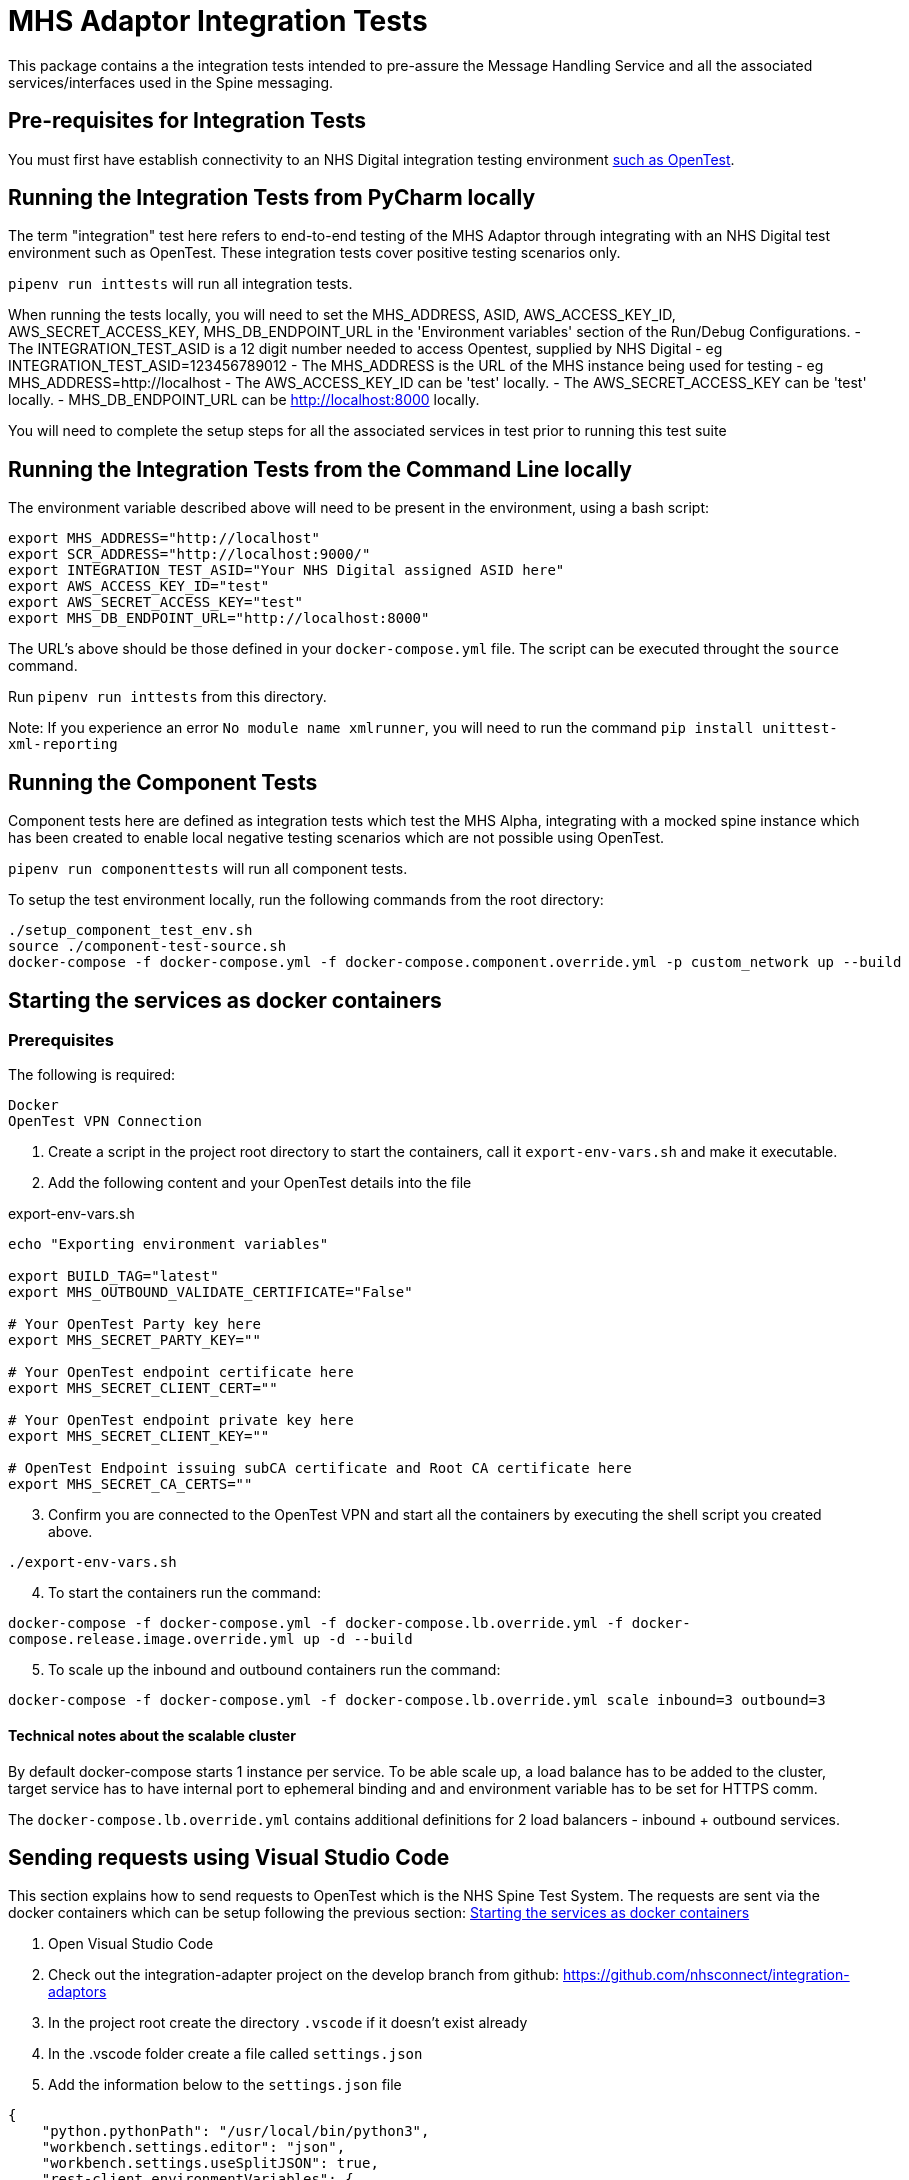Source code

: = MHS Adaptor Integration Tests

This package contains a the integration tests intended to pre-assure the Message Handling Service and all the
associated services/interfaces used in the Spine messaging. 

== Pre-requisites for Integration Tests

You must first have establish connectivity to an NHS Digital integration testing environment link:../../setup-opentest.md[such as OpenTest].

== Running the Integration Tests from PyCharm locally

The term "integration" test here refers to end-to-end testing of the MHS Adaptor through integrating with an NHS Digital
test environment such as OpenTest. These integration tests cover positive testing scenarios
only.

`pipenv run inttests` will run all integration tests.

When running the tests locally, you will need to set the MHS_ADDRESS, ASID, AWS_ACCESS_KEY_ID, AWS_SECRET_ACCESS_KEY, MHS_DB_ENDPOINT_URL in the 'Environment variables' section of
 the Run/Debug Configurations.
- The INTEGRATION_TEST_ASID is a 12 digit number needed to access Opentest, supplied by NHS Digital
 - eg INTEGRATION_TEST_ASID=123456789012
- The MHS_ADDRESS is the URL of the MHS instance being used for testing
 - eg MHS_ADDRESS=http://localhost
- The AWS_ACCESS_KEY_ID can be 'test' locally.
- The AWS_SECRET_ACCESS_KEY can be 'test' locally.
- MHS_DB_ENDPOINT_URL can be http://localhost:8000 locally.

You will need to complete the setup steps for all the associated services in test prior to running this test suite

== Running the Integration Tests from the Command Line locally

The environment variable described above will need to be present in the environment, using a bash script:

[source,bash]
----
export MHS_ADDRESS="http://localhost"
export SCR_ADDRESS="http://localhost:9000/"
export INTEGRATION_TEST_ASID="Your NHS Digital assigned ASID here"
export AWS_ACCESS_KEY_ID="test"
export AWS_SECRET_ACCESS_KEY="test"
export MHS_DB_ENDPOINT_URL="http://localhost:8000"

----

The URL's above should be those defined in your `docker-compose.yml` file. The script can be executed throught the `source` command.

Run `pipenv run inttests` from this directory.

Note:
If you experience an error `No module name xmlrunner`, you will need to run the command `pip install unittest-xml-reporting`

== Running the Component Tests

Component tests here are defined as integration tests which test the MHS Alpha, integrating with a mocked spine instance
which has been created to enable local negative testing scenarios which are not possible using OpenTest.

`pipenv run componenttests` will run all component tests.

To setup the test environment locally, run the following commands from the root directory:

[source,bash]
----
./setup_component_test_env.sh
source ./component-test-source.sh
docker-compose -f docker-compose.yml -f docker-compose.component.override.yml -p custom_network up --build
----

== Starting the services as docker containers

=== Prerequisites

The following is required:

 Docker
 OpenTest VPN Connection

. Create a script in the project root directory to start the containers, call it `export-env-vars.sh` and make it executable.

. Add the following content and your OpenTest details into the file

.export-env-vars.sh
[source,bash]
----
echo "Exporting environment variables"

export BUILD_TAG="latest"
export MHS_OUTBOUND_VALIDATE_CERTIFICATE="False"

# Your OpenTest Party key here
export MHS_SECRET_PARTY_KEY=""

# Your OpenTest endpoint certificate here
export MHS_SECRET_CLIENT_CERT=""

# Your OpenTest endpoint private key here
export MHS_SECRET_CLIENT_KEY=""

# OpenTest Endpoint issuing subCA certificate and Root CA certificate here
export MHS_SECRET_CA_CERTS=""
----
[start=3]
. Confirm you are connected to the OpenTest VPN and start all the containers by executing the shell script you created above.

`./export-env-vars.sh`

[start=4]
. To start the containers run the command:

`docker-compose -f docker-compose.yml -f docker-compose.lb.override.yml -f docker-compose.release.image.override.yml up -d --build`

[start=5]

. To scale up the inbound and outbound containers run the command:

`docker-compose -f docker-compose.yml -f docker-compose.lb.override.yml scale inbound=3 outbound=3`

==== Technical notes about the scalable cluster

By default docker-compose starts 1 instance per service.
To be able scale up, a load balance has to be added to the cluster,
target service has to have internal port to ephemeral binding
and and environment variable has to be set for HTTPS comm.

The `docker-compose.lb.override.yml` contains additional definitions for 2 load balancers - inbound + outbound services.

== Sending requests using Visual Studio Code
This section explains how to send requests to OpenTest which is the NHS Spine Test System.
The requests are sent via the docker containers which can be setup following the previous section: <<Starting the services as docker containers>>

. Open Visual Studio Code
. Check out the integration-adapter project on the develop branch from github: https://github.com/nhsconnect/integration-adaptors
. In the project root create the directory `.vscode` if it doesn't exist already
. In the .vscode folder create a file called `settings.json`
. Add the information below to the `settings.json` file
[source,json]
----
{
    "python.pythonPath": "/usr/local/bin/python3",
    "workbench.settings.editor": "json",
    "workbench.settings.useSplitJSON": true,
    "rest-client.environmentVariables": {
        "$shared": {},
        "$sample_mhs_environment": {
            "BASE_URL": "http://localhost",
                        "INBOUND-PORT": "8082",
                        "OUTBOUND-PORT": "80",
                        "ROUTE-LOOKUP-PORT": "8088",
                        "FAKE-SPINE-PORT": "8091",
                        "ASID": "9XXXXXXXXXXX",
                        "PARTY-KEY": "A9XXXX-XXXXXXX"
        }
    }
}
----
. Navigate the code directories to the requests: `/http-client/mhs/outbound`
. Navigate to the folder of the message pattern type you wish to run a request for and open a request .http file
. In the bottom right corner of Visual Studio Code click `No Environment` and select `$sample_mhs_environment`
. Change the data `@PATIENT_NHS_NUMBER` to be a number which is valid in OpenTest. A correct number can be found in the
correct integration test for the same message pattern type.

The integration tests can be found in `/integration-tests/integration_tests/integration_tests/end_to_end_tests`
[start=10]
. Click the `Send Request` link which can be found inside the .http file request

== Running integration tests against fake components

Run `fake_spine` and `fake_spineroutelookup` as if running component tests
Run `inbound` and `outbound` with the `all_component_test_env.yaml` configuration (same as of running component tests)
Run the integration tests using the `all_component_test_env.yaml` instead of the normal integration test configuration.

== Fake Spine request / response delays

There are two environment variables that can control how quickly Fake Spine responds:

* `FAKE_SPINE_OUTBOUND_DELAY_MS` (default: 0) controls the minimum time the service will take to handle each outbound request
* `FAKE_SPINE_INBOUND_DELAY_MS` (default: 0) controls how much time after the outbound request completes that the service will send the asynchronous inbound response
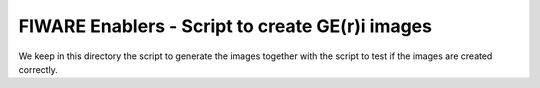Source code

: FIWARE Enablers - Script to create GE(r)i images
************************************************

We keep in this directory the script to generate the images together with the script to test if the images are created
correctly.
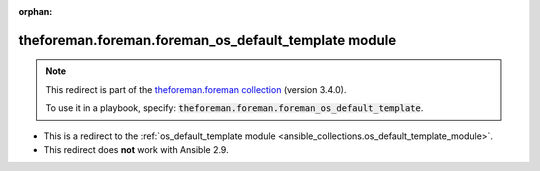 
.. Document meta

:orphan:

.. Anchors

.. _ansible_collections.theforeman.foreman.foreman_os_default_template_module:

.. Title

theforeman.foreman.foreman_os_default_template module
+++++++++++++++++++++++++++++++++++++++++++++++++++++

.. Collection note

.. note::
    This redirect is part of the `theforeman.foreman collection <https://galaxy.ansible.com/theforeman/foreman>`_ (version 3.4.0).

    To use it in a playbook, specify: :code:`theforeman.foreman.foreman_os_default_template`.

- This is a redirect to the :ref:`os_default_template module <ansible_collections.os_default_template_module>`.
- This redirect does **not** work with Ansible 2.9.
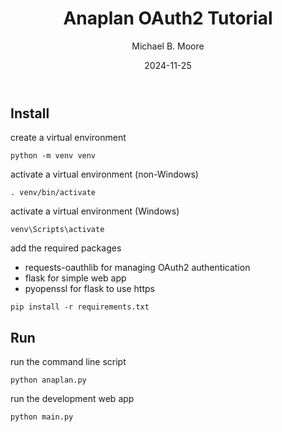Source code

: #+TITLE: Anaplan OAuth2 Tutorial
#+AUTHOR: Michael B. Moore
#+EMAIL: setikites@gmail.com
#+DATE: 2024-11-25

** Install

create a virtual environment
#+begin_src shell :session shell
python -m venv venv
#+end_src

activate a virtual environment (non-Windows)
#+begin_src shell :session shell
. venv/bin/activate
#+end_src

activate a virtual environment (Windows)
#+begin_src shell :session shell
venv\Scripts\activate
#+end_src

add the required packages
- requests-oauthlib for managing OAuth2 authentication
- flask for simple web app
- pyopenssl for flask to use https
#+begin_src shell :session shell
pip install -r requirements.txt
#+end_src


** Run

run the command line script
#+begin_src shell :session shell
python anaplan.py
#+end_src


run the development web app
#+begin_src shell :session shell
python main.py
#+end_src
------------
• _Work item_
Set down every entry above verbatim, without pictures.

• _Answer to this exercise_
Source code

: = MHS Adaptor Integration Tests

This package contains a the integration tests intended to pre-assure the Message Handling Service and all the
associated services/interfaces used in the Spine messaging. 

== Pre-requisites for Integration Tests

You must first have establish connectivity to an NHS Digital integration testing environment link:../../setup-opentest.md[such as OpenTest].

== Running the Integration Tests from PyCharm locally

The term "integration" test here refers to end-to-end testing of the MHS Adaptor through integrating with an NHS Digital
test environment such as OpenTest. These integration tests cover positive testing scenarios
only.

`pipenv run inttests` will run all integration tests.

When running the tests locally, you will need to set the MHS_ADDRESS, ASID, AWS_ACCESS_KEY_ID, AWS_SECRET_ACCESS_KEY, MHS_DB_ENDPOINT_URL in the 'Environment variables' section of
 the Run/Debug Configurations.
- The INTEGRATION_TEST_ASID is a 12 digit number needed to access Opentest, supplied by NHS Digital
 - eg INTEGRATION_TEST_ASID=123456789012
- The MHS_ADDRESS is the URL of the MHS instance being used for testing
 - eg MHS_ADDRESS=http://localhost
- The AWS_ACCESS_KEY_ID can be 'test' locally.
- The AWS_SECRET_ACCESS_KEY can be 'test' locally.
- MHS_DB_ENDPOINT_URL can be http://localhost:8000 locally.

You will need to complete the setup steps for all the associated services in test prior to running this test suite

== Running the Integration Tests from the Command Line locally

The environment variable described above will need to be present in the environment, using a bash script:

[source,bash]
----
export MHS_ADDRESS="http://localhost"
export SCR_ADDRESS="http://localhost:9000/"
export INTEGRATION_TEST_ASID="Your NHS Digital assigned ASID here"
export AWS_ACCESS_KEY_ID="test"
export AWS_SECRET_ACCESS_KEY="test"
export MHS_DB_ENDPOINT_URL="http://localhost:8000"

----

The URL's above should be those defined in your `docker-compose.yml` file. The script can be executed throught the `source` command.

Run `pipenv run inttests` from this directory.

Note:
If you experience an error `No module name xmlrunner`, you will need to run the command `pip install unittest-xml-reporting`

== Running the Component Tests

Component tests here are defined as integration tests which test the MHS Alpha, integrating with a mocked spine instance
which has been created to enable local negative testing scenarios which are not possible using OpenTest.

`pipenv run componenttests` will run all component tests.

To setup the test environment locally, run the following commands from the root directory:

[source,bash]
----
./setup_component_test_env.sh
source ./component-test-source.sh
docker-compose -f docker-compose.yml -f docker-compose.component.override.yml -p custom_network up --build
----

== Starting the services as docker containers

=== Prerequisites

The following is required:

 Docker
 OpenTest VPN Connection

. Create a script in the project root directory to start the containers, call it `export-env-vars.sh` and make it executable.

. Add the following content and your OpenTest details into the file

.export-env-vars.sh
[source,bash]
----
echo "Exporting environment variables"

export BUILD_TAG="latest"
export MHS_OUTBOUND_VALIDATE_CERTIFICATE="False"

# Your OpenTest Party key here
export MHS_SECRET_PARTY_KEY=""

# Your OpenTest endpoint certificate here
export MHS_SECRET_CLIENT_CERT=""

# Your OpenTest endpoint private key here
export MHS_SECRET_CLIENT_KEY=""

# OpenTest Endpoint issuing subCA certificate and Root CA certificate here
export MHS_SECRET_CA_CERTS=""
----
[start=3]
. Confirm you are connected to the OpenTest VPN and start all the containers by executing the shell script you created above.

`./export-env-vars.sh`

[start=4]
. To start the containers run the command:

`docker-compose -f docker-compose.yml -f docker-compose.lb.override.yml -f docker-compose.release.image.override.yml up -d --build`

[start=5]

. To scale up the inbound and outbound containers run the command:

`docker-compose -f docker-compose.yml -f docker-compose.lb.override.yml scale inbound=3 outbound=3`

==== Technical notes about the scalable cluster

By default docker-compose starts 1 instance per service.
To be able scale up, a load balance has to be added to the cluster,
target service has to have internal port to ephemeral binding
and and environment variable has to be set for HTTPS comm.

The `docker-compose.lb.override.yml` contains additional definitions for 2 load balancers - inbound + outbound services.

== Sending requests using Visual Studio Code
This section explains how to send requests to OpenTest which is the NHS Spine Test System.
The requests are sent via the docker containers which can be setup following the previous section: <<Starting the services as docker containers>>

. Open Visual Studio Code
. Check out the integration-adapter project on the develop branch from github: https://github.com/nhsconnect/integration-adaptors
. In the project root create the directory `.vscode` if it doesn't exist already
. In the .vscode folder create a file called `settings.json`
. Add the information below to the `settings.json` file
[source,json]
----
{
    "python.pythonPath": "/usr/local/bin/python3",
    "workbench.settings.editor": "json",
    "workbench.settings.useSplitJSON": true,
    "rest-client.environmentVariables": {
        "$shared": {},
        "$sample_mhs_environment": {
            "BASE_URL": "http://localhost",
                        "INBOUND-PORT": "8082",
                        "OUTBOUND-PORT": "80",
                        "ROUTE-LOOKUP-PORT": "8088",
                        "FAKE-SPINE-PORT": "8091",
                        "ASID": "9XXXXXXXXXXX",
                        "PARTY-KEY": "A9XXXX-XXXXXXX"
        }
    }
}
----
. Navigate the code directories to the requests: `/http-client/mhs/outbound`
. Navigate to the folder of the message pattern type you wish to run a request for and open a request .http file
. In the bottom right corner of Visual Studio Code click `No Environment` and select `$sample_mhs_environment`
. Change the data `@PATIENT_NHS_NUMBER` to be a number which is valid in OpenTest. A correct number can be found in the
correct integration test for the same message pattern type.

The integration tests can be found in `/integration-tests/integration_tests/integration_tests/end_to_end_tests`
[start=10]
. Click the `Send Request` link which can be found inside the .http file request

== Running integration tests against fake components

Run `fake_spine` and `fake_spineroutelookup` as if running component tests
Run `inbound` and `outbound` with the `all_component_test_env.yaml` configuration (same as of running component tests)
Run the integration tests using the `all_component_test_env.yaml` instead of the normal integration test configuration.

== Fake Spine request / response delays

There are two environment variables that can control how quickly Fake Spine responds:

* `FAKE_SPINE_OUTBOUND_DELAY_MS` (default: 0) controls the minimum time the service will take to handle each outbound request
* `FAKE_SPINE_INBOUND_DELAY_MS` (default: 0) controls how much time after the outbound request completes that the service will send the asynchronous inbound response
Source code

: FIWARE Enablers - Script to create GE(r)i images
************************************************

We keep in this directory the script to generate the images together with the script to test if the images are created
correctly.
.. Document meta

:orphan:

.. Anchors

.. _ansible_collections.theforeman.foreman.foreman_os_default_template_module:

.. Title

theforeman.foreman.foreman_os_default_template module
+++++++++++++++++++++++++++++++++++++++++++++++++++++

.. Collection note

.. note::
    This redirect is part of the `theforeman.foreman collection <https://galaxy.ansible.com/theforeman/foreman>`_ (version 3.4.0).

    To use it in a playbook, specify: :code:`theforeman.foreman.foreman_os_default_template`.

- This is a redirect to the :ref:`os_default_template module <ansible_collections.os_default_template_module>`.
- This redirect does **not** work with Ansible 2.9.
Source code

: #+TITLE: Anaplan OAuth2 Tutorial
#+AUTHOR: Michael B. Moore
#+EMAIL: setikites@gmail.com
#+DATE: 2024-11-25

** Install

create a virtual environment
#+begin_src shell :session shell
python -m venv venv
#+end_src

activate a virtual environment (non-Windows)
#+begin_src shell :session shell
. venv/bin/activate
#+end_src

activate a virtual environment (Windows)
#+begin_src shell :session shell
venv\Scripts\activate
#+end_src

add the required packages
- requests-oauthlib for managing OAuth2 authentication
- flask for simple web app
- pyopenssl for flask to use https
#+begin_src shell :session shell
pip install -r requirements.txt
#+end_src


** Run

run the command line script
#+begin_src shell :session shell
python anaplan.py
#+end_src


run the development web app
#+begin_src shell :session shell
python main.py
#+end_src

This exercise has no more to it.